» Stored items
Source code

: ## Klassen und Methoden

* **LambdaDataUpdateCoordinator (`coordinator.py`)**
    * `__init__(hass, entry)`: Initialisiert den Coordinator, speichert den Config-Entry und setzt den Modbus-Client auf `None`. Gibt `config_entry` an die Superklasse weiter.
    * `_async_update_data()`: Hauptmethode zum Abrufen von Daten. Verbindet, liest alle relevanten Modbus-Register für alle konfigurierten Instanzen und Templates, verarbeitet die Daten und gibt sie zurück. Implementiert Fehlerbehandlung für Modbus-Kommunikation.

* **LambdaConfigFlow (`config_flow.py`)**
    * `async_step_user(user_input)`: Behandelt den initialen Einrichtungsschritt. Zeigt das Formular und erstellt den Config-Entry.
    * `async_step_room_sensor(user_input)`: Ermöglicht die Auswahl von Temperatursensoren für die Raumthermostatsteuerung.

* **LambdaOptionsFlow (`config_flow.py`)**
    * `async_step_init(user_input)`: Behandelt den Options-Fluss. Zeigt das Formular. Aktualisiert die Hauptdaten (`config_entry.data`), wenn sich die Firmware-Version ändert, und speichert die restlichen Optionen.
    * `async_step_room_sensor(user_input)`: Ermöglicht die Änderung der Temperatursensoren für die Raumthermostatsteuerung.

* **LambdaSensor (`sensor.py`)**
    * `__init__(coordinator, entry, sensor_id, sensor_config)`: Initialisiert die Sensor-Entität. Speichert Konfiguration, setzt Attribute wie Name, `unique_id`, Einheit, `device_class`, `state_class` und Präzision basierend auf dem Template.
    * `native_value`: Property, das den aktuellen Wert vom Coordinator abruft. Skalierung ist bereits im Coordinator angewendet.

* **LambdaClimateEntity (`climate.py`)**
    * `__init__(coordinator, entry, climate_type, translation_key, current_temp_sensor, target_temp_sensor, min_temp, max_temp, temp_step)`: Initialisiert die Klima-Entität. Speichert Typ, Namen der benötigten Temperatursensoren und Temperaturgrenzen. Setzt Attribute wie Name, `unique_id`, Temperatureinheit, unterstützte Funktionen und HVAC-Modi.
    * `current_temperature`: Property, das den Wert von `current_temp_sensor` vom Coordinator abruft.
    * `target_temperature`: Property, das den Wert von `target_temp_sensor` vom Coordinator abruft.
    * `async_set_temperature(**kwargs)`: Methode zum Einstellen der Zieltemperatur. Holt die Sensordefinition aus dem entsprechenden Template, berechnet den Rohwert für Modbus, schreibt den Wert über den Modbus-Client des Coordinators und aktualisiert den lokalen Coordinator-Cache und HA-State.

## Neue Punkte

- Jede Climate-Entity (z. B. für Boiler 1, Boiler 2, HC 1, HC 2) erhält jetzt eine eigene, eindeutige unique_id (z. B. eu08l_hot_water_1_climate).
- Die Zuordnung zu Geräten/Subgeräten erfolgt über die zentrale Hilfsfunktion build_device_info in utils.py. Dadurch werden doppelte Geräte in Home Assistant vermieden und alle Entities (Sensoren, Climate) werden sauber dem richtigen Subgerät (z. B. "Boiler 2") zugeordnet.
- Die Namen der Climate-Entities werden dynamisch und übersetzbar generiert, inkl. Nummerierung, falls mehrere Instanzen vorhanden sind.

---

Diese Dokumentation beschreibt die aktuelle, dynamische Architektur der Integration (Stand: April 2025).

» TASK OBJECTIVE
Count the lines of the material that contain the string "Namen", treating uppercase and lowercase as different, and give only the number.

» ANSWER TO THIS PROBLEM
2